Task to carry out: Look through the records below, and whenever a line contains "Andi", copy it.

Dataset records
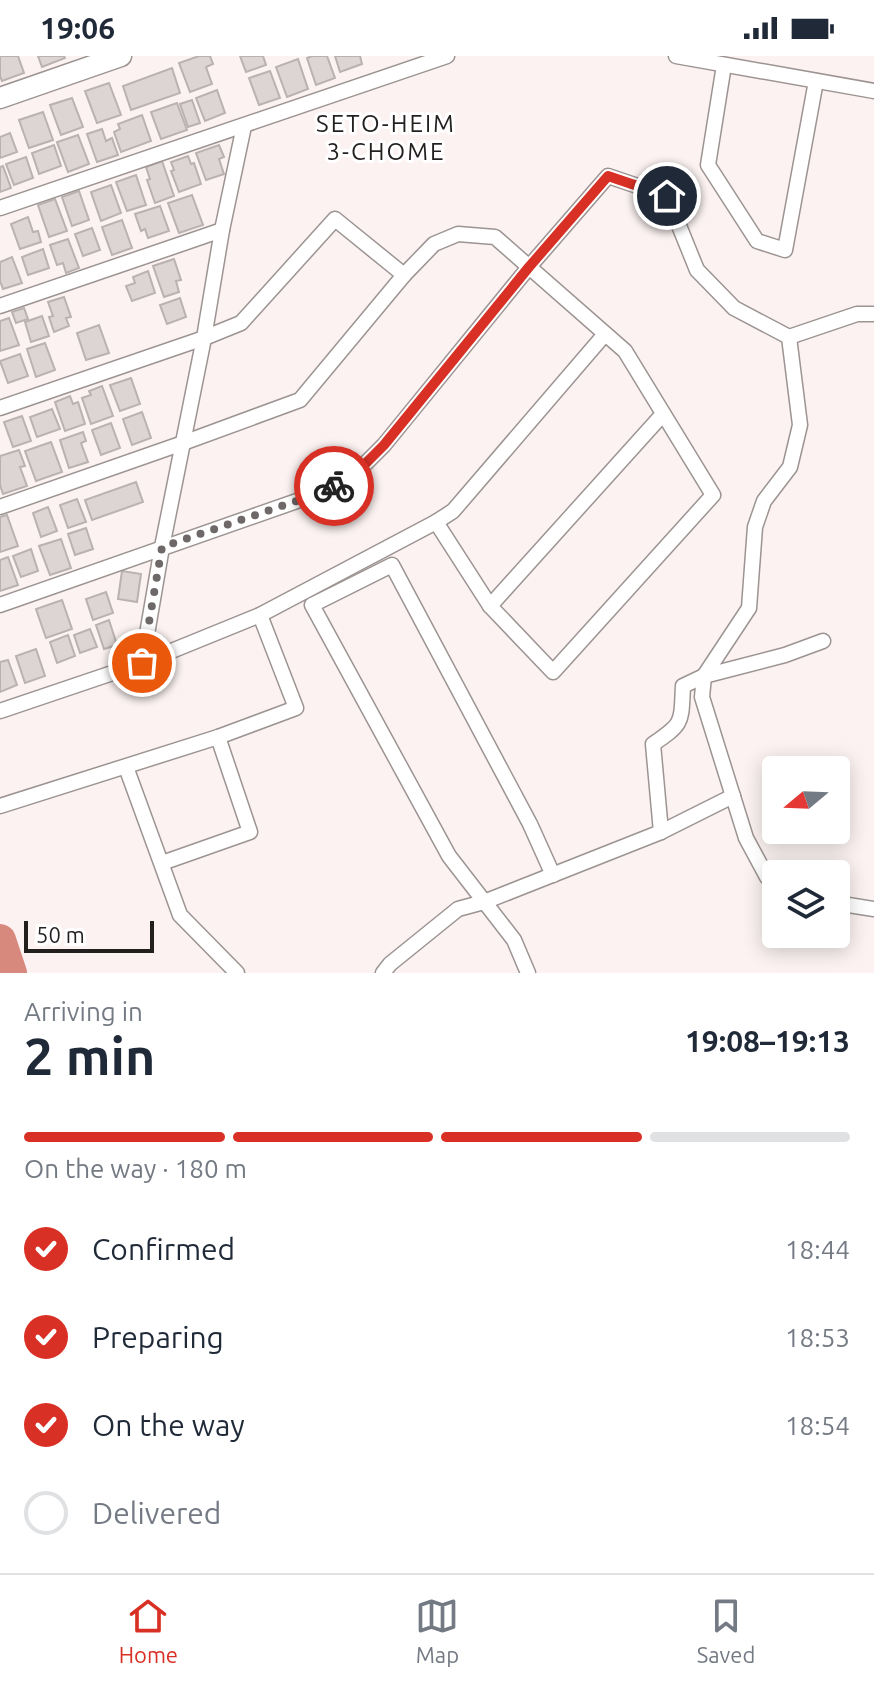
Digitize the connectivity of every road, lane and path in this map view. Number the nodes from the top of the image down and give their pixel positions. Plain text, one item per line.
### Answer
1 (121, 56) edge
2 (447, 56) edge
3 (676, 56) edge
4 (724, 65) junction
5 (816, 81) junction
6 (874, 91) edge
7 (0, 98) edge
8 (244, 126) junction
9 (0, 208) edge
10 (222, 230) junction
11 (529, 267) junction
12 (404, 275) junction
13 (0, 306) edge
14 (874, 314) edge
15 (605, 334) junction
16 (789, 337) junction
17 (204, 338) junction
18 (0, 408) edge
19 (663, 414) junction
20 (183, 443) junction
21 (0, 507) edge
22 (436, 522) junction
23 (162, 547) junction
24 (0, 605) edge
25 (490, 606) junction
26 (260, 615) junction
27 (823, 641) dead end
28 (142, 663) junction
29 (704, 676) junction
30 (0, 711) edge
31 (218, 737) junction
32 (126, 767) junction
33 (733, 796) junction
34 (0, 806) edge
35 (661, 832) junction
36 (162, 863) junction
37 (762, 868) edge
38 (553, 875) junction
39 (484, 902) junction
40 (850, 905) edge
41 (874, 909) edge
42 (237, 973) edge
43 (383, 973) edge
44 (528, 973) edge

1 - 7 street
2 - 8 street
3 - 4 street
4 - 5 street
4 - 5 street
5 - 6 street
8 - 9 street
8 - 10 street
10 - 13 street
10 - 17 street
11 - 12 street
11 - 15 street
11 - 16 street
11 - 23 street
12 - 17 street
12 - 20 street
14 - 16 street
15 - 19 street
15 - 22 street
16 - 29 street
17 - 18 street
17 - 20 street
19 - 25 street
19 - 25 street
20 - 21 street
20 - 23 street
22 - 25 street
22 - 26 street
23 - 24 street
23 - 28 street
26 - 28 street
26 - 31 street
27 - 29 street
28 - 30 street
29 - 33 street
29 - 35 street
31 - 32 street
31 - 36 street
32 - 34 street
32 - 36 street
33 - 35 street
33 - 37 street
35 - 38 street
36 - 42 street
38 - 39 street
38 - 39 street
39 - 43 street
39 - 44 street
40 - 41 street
...
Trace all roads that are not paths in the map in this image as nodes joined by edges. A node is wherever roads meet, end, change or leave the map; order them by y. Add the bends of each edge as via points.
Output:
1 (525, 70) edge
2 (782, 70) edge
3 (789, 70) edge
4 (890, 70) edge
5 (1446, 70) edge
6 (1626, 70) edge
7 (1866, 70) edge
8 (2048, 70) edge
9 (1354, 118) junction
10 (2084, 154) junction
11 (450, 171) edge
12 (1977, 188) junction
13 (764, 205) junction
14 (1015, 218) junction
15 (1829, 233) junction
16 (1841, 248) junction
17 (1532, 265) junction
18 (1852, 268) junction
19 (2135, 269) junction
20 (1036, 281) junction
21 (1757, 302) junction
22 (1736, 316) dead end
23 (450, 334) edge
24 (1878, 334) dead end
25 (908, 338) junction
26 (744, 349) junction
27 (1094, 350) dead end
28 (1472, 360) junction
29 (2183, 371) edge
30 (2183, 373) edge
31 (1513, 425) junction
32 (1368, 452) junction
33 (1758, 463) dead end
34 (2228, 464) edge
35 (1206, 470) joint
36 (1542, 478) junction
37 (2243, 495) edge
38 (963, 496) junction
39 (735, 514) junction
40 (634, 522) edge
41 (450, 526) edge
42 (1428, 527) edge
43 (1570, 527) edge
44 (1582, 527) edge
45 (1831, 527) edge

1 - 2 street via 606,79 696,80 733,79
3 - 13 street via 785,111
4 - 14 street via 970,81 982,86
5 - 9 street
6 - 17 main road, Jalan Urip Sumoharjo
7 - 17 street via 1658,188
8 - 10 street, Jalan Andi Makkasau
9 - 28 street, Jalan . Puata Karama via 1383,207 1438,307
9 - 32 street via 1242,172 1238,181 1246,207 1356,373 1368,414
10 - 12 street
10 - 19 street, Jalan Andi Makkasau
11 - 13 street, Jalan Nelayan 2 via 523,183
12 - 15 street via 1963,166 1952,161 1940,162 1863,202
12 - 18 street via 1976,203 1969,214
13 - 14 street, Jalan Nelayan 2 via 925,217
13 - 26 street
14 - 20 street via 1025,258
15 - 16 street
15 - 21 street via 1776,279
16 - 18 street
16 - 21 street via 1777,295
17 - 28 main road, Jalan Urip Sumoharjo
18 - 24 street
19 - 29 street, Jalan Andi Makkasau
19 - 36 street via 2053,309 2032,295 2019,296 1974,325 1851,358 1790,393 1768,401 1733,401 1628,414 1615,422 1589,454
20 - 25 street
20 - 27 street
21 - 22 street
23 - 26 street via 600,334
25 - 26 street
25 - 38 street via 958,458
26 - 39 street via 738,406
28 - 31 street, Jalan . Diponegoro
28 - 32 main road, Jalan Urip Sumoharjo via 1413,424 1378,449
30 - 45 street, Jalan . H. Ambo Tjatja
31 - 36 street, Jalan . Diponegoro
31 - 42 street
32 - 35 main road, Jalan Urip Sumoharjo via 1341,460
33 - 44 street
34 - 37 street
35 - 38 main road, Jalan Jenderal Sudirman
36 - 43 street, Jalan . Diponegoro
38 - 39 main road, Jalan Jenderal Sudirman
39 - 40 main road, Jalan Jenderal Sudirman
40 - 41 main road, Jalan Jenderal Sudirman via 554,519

Answer to the exercise:
8 - 10 street, Jalan Andi Makkasau
10 - 19 street, Jalan Andi Makkasau
19 - 29 street, Jalan Andi Makkasau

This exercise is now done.